TEXTO PARA LEER:
======
Llevo 7 días pensando en lo maravilloso que es el cuerpo humano y al mismo tiempo en lo frágil. Cuando salí del quirófano me sentía bien. Mi organismo reacciona de manera positiva a la anestesia, no me dieron náuseas, no vomité, me desperté fácil, les conversaba a los enfermeros de la sala de recuperación, mientras a lo lejos oía quejas de dolor de otros pacientes. 

Mi familia y amigos me dijeron, luego de que les enviara el reporte por Whatsapp, que soy muy fuerte. Los buenos hábitos, pensé, sí pagan. Tengo muy buena movilidad articular, fuerza y un hígado que soporta tantos medicamentos intravenosos. La experiencia de someterse a una anestesia no deja de ser espeluznante. Profundizaré sobre ella en otro texto. En fin. Es solo cuestión de días para que me quiten los puntos y podré volver a mi vida normal, pensaba.

¿Qué es una vida normal? Los cólicos empezaron el domingo en la mañana y cualquier líquido o alimento que ingiriera lo expulsaba en segundos. ¿La vida normal es aquella que conocemos, en la que nuestras rutinas ya definidas le dan un orden a nuestro día a día, o es aquella que cambia en un segundo y nos aleja de lo establecido?

¿La vida normal es la que creemos invariable, perfecta en su imperfección y con problemas, o la frágil, la impredecible, esa que nos recuerda que nuestra existencia es solo un grano de arena desperdigado en millones de granos más, que si uno falta, la arena sigue siendo la misma?
======
LÍNEAS PROPORCIONADAS:
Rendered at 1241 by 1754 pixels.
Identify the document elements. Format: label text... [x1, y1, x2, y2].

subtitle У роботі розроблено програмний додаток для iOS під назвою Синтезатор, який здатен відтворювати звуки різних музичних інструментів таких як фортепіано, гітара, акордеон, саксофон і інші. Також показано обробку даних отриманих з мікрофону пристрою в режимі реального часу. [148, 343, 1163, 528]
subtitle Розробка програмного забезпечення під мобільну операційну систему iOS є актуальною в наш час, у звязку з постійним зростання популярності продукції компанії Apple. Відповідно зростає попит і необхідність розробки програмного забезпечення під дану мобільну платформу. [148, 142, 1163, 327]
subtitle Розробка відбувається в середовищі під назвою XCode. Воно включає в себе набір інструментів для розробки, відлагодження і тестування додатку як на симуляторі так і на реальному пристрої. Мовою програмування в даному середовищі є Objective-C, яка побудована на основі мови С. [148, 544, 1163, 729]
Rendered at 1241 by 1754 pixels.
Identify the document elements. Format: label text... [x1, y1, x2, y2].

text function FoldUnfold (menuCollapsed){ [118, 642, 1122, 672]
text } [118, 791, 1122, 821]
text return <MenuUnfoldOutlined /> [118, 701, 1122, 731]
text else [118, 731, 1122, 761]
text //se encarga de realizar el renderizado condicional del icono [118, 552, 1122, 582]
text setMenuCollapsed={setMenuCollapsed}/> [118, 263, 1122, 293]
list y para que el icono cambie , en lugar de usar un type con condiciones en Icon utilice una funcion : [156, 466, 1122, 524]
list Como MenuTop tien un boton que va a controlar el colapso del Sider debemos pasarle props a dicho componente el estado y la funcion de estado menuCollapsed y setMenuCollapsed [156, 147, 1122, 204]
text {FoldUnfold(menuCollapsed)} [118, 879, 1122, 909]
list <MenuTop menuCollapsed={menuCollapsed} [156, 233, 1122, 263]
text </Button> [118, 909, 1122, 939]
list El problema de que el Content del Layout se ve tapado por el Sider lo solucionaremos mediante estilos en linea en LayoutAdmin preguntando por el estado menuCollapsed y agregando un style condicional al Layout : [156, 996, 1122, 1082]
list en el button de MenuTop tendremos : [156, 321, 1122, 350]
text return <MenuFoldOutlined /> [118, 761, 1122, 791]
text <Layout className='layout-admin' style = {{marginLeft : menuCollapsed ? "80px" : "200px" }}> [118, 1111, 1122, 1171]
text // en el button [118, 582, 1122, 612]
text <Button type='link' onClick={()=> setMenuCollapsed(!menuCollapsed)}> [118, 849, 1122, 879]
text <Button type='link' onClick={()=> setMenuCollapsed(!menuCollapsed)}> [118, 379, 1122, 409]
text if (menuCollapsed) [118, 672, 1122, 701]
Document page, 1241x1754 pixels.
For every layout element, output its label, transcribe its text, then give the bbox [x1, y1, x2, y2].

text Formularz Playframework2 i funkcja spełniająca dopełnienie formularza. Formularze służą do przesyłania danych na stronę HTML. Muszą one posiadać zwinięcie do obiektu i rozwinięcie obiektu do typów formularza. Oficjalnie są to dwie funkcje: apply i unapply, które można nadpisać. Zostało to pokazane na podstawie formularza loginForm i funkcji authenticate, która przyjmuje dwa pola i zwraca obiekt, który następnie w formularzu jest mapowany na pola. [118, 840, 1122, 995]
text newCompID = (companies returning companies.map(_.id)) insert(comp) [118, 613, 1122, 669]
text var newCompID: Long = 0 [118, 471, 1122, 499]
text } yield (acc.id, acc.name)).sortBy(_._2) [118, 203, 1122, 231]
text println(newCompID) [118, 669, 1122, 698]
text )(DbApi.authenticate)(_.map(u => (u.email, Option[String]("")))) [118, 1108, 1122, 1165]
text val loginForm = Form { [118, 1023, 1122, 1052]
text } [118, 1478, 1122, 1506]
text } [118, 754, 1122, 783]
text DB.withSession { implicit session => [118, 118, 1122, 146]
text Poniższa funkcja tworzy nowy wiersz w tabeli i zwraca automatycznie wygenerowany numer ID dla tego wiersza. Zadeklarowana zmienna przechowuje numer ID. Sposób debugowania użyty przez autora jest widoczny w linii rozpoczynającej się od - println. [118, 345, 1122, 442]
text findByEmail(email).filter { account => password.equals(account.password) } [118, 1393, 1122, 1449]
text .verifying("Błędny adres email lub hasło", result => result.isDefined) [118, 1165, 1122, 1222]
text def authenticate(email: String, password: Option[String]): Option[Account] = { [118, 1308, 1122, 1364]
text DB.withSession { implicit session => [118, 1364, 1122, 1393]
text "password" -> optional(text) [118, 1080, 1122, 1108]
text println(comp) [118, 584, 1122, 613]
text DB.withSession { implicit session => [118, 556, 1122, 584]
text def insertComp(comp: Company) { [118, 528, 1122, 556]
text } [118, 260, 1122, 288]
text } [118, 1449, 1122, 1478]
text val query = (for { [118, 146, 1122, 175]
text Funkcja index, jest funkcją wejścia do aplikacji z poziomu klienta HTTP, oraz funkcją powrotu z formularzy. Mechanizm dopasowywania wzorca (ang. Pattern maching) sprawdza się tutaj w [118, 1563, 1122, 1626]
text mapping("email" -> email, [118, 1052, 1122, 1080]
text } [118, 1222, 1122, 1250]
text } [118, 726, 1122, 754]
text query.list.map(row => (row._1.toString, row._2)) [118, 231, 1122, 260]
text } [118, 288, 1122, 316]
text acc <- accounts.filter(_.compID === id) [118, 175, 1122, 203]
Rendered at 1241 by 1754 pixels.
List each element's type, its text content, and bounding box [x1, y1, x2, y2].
======
OBJETIVO DE LA TAREA: ¿Puedes reescribir el texto sobre la fragilidad del cuerpo desde "Mi familia y" hasta "vida normal, pensaba.", ambos incluidos, reemplazando "Whatsapp" por "correo electrónico"? Las líneas anteriores no hacen falta.

RESPUESTA A LA TAREA:
Mi familia y amigos me dijeron, luego de que les enviara el reporte por correo electrónico, que soy muy fuerte. Los buenos hábitos, pensé, sí pagan. Tengo muy buena movilidad articular, fuerza y un hígado que soporta tantos medicamentos intravenosos. La experiencia de someterse a una anestesia no deja de ser espeluznante. Profundizaré sobre ella en otro texto. En fin. Es solo cuestión de días para que me quiten los puntos y podré volver a mi vida normal, pensaba.